REQUIREMENT: Please show every line below that contains the string "transform", copying each one in full.
::: TASK DATA
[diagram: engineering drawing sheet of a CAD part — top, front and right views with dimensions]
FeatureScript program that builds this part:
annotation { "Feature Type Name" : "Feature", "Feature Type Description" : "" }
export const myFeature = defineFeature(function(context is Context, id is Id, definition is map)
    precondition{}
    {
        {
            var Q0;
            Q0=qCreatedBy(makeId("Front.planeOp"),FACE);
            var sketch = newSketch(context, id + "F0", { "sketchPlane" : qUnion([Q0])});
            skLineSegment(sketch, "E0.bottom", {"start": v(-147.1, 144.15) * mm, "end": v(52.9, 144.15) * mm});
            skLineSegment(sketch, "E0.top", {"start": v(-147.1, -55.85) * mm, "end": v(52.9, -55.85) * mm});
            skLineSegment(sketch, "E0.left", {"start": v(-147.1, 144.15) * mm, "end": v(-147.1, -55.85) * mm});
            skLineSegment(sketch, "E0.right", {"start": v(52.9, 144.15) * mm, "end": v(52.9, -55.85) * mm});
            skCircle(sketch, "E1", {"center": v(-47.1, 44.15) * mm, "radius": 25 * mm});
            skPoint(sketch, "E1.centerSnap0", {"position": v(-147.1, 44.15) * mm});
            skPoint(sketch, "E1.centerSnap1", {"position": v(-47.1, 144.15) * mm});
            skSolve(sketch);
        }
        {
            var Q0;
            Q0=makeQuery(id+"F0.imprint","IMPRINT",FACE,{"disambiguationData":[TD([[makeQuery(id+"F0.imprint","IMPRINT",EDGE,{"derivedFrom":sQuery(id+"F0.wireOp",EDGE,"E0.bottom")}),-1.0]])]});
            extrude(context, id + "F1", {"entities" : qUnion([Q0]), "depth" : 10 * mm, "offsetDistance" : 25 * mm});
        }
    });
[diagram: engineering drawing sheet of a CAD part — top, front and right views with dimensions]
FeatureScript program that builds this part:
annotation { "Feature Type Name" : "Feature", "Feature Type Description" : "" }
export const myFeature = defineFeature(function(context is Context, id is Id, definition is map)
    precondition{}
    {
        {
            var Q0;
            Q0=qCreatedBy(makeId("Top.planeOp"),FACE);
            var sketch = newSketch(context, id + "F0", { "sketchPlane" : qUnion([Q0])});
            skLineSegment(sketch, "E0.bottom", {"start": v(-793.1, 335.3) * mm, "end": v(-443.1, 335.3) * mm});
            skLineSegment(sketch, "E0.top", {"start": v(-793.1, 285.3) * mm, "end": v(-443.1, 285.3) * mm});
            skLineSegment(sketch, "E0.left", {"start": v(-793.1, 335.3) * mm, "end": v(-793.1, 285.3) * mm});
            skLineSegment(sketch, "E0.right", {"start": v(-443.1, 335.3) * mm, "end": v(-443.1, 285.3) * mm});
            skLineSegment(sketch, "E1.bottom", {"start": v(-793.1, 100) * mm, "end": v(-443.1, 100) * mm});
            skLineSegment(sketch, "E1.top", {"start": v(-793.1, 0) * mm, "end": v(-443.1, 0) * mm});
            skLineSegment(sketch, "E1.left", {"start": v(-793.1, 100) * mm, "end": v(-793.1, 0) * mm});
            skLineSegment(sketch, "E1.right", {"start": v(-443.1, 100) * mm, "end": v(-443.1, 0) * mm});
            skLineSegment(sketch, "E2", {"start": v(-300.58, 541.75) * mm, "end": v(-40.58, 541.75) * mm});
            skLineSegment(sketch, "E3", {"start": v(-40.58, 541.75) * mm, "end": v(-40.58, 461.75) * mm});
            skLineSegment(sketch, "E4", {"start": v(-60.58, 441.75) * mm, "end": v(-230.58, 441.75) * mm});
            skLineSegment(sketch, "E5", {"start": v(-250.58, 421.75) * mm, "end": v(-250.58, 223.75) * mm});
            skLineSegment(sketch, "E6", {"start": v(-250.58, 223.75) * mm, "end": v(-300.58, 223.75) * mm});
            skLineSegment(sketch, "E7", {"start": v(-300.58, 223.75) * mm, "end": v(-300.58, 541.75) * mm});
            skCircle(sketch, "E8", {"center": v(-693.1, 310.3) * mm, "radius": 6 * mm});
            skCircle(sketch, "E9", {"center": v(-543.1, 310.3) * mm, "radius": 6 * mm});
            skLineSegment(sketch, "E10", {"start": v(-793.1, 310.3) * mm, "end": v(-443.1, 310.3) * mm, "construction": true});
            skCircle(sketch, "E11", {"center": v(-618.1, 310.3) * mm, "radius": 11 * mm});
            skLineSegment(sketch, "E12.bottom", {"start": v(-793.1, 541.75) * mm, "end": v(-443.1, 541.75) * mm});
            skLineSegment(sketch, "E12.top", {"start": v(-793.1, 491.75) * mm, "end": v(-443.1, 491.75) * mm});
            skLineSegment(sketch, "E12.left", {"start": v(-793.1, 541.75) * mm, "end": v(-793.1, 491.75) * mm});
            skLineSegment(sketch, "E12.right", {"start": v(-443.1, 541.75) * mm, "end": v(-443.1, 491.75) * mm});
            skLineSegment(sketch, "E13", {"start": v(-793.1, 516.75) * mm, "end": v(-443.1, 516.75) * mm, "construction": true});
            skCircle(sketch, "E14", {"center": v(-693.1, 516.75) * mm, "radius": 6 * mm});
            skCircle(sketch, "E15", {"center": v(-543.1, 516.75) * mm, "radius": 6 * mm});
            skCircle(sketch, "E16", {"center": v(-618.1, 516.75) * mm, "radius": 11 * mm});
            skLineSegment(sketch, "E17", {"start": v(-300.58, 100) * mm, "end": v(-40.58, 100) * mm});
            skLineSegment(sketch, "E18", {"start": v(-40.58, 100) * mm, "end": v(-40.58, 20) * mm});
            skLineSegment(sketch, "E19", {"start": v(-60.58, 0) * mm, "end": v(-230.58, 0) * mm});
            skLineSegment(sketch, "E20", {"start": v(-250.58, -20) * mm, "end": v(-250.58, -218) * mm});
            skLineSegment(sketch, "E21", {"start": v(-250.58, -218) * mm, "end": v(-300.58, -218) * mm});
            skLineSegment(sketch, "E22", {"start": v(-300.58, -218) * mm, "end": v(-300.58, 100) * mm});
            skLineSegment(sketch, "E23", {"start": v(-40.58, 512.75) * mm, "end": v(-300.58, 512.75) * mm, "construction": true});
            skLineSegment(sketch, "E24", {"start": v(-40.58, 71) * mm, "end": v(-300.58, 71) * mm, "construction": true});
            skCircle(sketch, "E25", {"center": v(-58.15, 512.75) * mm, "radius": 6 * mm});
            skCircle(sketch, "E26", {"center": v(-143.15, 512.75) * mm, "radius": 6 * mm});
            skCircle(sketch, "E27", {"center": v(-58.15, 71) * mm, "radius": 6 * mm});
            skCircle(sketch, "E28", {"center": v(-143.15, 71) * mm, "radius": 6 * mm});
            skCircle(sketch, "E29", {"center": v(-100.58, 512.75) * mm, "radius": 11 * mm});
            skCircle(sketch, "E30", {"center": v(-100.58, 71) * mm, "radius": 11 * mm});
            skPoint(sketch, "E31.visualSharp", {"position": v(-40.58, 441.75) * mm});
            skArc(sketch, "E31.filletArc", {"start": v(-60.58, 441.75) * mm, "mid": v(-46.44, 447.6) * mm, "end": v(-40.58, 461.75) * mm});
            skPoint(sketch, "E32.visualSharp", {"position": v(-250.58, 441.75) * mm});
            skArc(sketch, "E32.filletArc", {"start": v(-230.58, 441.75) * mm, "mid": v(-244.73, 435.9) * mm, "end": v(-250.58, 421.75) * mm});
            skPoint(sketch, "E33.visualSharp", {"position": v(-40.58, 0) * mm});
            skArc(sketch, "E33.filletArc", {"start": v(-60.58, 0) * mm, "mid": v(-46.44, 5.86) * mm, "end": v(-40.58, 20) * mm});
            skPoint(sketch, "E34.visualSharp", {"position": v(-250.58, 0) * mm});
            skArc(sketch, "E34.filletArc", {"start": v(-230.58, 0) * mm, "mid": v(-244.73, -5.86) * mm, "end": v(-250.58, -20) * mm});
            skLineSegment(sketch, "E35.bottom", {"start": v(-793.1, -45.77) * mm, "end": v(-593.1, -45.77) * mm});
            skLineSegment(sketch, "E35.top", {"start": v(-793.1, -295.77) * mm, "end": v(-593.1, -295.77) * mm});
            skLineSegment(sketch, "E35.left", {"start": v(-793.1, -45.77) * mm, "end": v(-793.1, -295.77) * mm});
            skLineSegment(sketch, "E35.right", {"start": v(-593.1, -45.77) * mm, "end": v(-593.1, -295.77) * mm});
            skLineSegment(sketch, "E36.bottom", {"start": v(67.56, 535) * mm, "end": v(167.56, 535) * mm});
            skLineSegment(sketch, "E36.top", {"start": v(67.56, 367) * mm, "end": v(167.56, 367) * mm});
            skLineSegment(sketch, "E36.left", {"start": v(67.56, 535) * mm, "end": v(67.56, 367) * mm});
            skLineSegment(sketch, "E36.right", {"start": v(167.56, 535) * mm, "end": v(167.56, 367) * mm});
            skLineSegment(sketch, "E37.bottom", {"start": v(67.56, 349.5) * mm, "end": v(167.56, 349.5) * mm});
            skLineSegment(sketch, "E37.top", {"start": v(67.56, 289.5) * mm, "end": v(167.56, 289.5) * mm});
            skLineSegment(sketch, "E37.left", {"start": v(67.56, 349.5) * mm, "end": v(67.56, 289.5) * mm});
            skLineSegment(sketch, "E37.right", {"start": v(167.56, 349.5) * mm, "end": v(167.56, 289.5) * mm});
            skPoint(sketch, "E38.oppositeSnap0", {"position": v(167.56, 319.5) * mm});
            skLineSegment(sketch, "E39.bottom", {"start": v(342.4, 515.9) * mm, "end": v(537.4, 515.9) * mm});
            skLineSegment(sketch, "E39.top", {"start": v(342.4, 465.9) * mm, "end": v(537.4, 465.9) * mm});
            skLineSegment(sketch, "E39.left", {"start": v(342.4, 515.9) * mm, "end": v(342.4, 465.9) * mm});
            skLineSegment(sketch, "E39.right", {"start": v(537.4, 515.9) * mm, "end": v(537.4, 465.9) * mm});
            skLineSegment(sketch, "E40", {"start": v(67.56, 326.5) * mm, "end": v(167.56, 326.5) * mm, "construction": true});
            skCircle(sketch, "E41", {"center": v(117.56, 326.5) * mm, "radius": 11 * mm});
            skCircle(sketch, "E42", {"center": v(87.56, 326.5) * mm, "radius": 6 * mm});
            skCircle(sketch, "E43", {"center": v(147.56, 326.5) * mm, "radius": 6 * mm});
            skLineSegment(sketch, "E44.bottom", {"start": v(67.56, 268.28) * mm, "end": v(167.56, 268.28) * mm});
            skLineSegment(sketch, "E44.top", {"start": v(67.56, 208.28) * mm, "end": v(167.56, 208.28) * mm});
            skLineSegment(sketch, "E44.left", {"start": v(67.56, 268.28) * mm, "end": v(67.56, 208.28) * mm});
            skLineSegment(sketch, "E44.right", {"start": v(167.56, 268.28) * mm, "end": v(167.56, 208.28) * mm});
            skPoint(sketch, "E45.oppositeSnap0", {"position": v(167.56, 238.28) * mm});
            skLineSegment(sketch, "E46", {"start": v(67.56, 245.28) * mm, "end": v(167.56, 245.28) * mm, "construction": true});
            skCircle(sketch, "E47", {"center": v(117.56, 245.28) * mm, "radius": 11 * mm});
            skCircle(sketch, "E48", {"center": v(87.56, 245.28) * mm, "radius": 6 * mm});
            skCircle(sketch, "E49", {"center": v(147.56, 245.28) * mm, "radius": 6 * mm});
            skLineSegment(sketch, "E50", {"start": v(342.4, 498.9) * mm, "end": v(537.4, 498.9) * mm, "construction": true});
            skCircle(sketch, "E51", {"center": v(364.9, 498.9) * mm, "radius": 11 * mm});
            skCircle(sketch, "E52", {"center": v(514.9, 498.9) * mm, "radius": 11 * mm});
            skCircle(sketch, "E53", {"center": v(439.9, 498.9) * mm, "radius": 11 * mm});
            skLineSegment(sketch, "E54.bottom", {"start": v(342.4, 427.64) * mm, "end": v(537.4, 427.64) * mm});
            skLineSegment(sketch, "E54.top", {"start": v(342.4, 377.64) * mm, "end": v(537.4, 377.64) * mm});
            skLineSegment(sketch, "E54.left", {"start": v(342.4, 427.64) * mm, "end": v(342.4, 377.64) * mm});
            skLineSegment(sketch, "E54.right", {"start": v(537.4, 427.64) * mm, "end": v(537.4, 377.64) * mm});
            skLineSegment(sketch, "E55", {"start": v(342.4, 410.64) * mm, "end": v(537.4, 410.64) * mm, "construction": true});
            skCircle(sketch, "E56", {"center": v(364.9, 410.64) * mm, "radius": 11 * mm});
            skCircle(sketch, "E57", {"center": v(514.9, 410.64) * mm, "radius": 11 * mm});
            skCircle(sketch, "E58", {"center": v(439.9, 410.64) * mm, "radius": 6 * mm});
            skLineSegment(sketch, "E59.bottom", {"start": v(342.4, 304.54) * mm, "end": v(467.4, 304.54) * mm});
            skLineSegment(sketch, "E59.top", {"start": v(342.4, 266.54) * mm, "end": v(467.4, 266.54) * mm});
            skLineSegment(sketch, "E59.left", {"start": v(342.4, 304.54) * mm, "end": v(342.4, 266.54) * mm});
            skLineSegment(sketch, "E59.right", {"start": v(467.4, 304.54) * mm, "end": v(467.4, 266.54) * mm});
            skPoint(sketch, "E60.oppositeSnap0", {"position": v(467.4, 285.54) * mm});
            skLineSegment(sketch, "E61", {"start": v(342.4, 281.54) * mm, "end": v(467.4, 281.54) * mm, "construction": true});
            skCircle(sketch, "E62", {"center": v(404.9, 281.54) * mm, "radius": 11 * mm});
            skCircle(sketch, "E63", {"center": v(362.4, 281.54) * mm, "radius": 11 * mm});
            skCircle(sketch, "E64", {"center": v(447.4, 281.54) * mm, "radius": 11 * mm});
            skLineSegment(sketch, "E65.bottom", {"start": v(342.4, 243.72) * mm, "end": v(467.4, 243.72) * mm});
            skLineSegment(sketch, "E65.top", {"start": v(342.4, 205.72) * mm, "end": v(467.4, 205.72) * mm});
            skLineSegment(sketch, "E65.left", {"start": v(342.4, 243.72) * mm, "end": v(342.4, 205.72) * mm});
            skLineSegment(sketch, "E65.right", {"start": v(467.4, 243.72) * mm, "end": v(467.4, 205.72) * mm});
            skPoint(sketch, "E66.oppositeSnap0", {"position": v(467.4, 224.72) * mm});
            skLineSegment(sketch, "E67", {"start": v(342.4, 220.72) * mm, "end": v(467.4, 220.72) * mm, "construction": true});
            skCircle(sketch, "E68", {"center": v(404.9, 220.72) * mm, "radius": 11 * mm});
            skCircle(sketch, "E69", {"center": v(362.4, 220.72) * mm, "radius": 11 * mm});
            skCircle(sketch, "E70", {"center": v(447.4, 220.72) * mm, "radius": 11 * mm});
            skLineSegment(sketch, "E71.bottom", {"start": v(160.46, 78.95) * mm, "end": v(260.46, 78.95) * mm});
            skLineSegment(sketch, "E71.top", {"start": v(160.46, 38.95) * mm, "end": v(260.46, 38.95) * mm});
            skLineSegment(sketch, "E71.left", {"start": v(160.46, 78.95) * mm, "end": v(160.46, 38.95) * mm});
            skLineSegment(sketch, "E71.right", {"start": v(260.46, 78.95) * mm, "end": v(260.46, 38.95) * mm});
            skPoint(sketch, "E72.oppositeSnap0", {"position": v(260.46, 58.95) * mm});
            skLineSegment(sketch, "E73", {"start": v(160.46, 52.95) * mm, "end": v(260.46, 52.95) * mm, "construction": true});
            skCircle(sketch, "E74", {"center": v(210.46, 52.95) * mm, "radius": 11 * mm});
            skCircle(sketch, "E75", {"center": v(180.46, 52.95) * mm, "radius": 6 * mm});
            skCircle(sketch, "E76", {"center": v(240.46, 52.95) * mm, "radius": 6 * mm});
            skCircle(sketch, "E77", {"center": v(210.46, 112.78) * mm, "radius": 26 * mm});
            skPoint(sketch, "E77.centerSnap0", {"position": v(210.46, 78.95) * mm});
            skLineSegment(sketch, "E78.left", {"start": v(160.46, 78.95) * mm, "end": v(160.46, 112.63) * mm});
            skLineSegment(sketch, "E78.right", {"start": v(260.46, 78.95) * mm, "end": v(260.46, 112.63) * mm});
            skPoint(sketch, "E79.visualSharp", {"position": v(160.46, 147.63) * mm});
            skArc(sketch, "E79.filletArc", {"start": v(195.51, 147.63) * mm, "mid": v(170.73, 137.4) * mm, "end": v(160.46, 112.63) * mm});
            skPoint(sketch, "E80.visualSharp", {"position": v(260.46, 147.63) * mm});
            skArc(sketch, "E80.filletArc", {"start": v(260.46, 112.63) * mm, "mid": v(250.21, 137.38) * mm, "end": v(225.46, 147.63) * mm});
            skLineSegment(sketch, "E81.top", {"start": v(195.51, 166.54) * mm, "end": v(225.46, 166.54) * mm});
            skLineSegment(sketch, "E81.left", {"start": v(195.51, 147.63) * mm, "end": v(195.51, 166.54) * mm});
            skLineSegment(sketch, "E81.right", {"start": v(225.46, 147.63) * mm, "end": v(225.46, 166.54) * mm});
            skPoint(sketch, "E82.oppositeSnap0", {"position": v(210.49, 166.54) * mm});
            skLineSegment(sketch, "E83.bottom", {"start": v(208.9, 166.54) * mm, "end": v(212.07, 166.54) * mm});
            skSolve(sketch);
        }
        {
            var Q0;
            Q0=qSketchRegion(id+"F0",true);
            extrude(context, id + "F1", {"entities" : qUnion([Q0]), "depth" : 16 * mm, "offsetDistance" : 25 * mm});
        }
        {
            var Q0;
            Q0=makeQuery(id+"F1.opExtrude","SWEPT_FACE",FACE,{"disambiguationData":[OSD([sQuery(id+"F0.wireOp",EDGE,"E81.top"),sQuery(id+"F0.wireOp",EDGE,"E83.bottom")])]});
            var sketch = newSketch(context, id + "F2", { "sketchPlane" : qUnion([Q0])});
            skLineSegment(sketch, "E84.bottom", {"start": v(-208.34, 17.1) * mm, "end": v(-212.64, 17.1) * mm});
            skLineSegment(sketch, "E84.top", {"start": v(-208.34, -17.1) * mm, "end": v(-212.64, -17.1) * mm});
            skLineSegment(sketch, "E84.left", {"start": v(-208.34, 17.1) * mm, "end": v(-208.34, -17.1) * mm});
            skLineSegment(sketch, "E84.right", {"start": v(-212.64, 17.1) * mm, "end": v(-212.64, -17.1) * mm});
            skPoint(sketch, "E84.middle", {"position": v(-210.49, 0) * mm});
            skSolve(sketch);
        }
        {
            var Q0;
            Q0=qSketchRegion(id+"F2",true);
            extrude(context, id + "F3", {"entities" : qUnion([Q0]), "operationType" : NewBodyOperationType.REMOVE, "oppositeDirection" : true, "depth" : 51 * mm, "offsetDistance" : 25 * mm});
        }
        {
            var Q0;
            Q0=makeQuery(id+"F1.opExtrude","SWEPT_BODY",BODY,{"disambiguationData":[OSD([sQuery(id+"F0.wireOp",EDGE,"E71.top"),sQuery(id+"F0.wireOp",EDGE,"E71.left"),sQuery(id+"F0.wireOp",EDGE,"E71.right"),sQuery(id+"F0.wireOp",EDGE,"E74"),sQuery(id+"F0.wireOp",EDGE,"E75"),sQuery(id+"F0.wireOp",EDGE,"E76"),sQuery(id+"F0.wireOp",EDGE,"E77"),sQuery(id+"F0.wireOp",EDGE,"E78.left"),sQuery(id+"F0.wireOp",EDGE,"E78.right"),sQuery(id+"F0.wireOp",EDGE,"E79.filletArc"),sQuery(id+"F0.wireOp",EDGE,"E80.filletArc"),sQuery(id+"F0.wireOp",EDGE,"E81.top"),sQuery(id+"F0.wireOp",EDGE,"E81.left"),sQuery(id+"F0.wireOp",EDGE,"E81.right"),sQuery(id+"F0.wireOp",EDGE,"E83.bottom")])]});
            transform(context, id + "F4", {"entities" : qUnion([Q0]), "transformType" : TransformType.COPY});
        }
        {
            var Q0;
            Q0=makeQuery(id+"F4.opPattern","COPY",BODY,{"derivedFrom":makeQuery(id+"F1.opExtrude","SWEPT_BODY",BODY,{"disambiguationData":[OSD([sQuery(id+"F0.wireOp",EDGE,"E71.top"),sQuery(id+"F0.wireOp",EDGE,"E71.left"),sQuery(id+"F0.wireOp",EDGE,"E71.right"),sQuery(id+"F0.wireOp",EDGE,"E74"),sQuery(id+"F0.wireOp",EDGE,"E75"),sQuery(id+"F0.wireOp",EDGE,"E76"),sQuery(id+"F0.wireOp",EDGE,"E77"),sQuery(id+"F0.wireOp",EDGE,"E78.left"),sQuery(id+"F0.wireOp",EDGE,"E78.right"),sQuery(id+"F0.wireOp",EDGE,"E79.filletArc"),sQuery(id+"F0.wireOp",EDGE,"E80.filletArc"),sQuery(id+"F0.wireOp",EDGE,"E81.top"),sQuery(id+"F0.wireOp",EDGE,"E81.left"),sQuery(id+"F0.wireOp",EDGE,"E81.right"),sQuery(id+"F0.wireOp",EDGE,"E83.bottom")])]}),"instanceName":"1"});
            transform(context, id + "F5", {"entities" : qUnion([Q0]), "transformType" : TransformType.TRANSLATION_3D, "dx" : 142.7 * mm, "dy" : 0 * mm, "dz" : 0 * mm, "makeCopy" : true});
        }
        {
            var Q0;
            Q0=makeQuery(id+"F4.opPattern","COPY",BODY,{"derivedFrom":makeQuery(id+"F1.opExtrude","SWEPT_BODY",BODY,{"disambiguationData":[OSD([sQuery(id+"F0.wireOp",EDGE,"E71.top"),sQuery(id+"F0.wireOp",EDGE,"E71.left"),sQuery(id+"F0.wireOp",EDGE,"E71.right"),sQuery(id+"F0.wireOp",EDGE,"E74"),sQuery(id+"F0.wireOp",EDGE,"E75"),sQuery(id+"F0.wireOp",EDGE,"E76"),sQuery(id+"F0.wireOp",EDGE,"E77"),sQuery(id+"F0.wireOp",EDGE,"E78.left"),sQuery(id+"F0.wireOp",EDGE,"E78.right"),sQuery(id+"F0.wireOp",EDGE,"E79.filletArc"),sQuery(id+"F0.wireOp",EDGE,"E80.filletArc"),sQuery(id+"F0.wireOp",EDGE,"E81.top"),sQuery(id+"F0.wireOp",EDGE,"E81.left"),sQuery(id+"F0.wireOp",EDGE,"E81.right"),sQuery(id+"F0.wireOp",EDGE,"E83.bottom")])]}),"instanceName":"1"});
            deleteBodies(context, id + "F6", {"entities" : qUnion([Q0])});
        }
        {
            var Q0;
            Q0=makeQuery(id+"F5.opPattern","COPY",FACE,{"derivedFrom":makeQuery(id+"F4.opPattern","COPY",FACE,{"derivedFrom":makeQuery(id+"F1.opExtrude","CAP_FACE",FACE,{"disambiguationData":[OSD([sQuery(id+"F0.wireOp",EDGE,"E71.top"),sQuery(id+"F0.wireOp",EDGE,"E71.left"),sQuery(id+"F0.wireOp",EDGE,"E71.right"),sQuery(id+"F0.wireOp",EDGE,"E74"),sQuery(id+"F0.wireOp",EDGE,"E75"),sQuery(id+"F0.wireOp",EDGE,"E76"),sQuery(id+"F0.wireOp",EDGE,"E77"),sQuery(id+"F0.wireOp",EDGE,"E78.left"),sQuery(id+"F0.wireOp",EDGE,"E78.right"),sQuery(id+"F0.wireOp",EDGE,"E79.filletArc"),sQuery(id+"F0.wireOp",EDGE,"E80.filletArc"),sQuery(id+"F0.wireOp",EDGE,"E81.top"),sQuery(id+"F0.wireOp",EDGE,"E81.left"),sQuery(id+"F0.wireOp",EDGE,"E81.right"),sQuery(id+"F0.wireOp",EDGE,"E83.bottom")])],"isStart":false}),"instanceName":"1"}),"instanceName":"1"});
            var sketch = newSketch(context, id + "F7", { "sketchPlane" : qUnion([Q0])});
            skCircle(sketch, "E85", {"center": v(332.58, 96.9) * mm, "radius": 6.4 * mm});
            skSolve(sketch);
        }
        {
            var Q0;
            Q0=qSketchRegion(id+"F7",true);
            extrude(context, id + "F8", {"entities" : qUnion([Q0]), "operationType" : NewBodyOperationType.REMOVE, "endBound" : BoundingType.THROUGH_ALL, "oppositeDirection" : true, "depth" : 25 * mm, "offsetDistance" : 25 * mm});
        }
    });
::::::
ANSWER BELOW:
            transform(context, id + "F4", {"entities" : qUnion([Q0]), "transformType" : TransformType.COPY});
            transform(context, id + "F5", {"entities" : qUnion([Q0]), "transformType" : TransformType.TRANSLATION_3D, "dx" : 142.7 * mm, "dy" : 0 * mm, "dz" : 0 * mm, "makeCopy" : true});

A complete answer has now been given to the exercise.